Seeing a save screen in a Gameboy Color game isn't where the weirdness ends. Although WL3 offers a familiar SMB3 world map, the similarities end there[footnote]Well, also excluding the basic jumping and such.[/footnote] as each stage can is playable during day or night and changes based on what other stages have been cleared. Or rather, what part of other stages have been cleared. As each treasure is collected, Wario can either do something new or has altered the world so that he can get more of the treasure.
The starting spot offers hints on where is best to go next, however having to trek back there is a pain, despite there being no penalties for moving around on the world map. Other than your life slipping between your mortal fingers. I didn't feel bad keeping a guide open to know where to go next.
Because the doing was the main struggle of this game. Wario's interactions with the enemies and environments in order to change himself and get past the obstacles. It felt a bit slow overall. "Losing" to a boss did not result in a Game Over or the loss of a "life", but instead sent Wario back to a previous part of the stage and he must make his way back to fight the boss again.

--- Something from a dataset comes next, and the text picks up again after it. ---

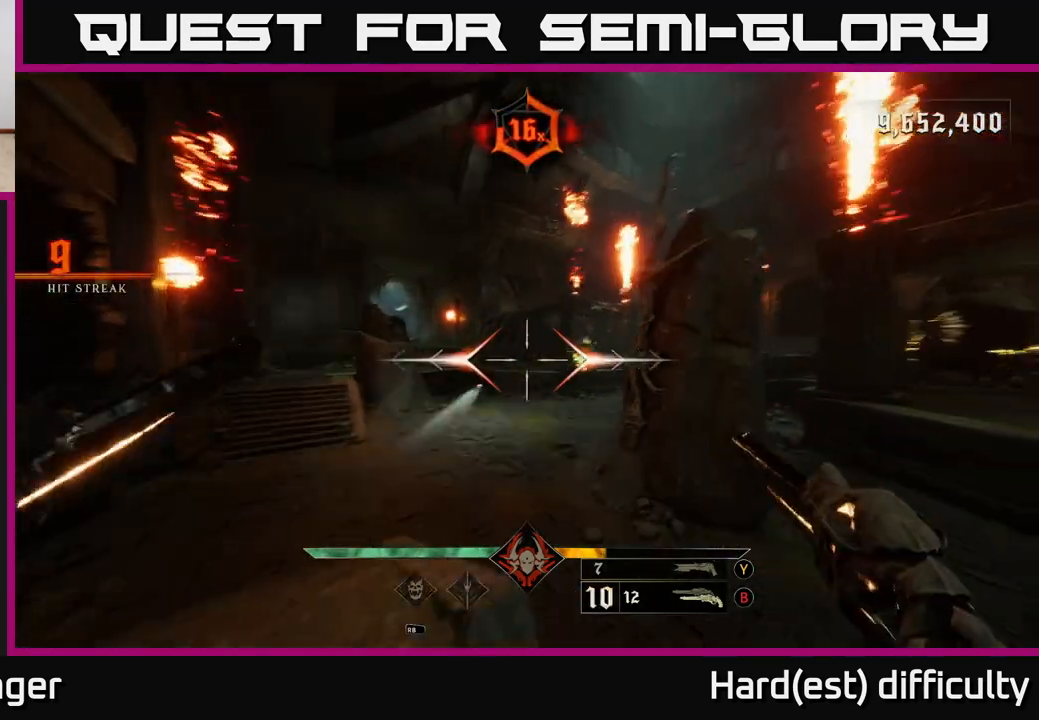
{"buttons": [], "left_stick": "up-left", "right_stick": "center", "events": [[17, "right_stick", "center"], [183, "right_stick", "right"], [350, "right_stick", "up-right"], [367, "R2", "down"], [450, "R2", "up"], [450, "right_stick", "center"]]}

This feels slow, even though dying and being warped back a bit in most games might balance things out, time-wise. But there is no "break" in the mind by being sent back in this way and it ends up feeling like more of a punishment than a normal video game "death".
This all said, it offered a lot of interesting puzzles and ways to interact with the world. Had there been an easier way to get clues as to where to go next, or perhaps even in-stage hints on where to go, I might have cleared the game sooner and felt a bit more satisfied than I did.